*** Opening Data provided ***

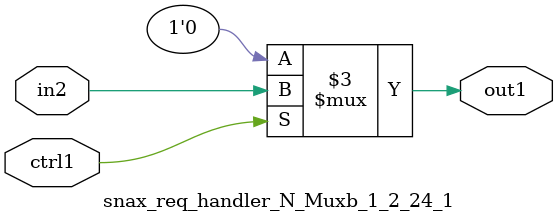
<source format=v>

`timescale 1ps / 1ps


module snax_req_handler_N_Muxb_1_2_24_1( in2, ctrl1, out1 );

    input in2;
    input ctrl1;
    output out1;
    reg out1;

    
    // rtl_process:snax_req_handler_N_Muxb_1_2_24_1/snax_req_handler_N_Muxb_1_2_24_1_thread_1
    always @*
      begin : snax_req_handler_N_Muxb_1_2_24_1_thread_1
        case (ctrl1) 
          1'b1: 
            begin
              out1 = in2;
            end
          default: 
            begin
              out1 = 1'b0;
            end
        endcase
      end

endmodule


</source>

*** Closing Data provided ***

* [What you need to do]: Images must not appear in the copy; reproduce everything else in the records verbatim.

* [Task result]:
<source format=v>

`timescale 1ps / 1ps


module snax_req_handler_N_Muxb_1_2_24_1( in2, ctrl1, out1 );

    input in2;
    input ctrl1;
    output out1;
    reg out1;

    
    // rtl_process:snax_req_handler_N_Muxb_1_2_24_1/snax_req_handler_N_Muxb_1_2_24_1_thread_1
    always @*
      begin : snax_req_handler_N_Muxb_1_2_24_1_thread_1
        case (ctrl1) 
          1'b1: 
            begin
              out1 = in2;
            end
          default: 
            begin
              out1 = 1'b0;
            end
        endcase
      end

endmodule


</source>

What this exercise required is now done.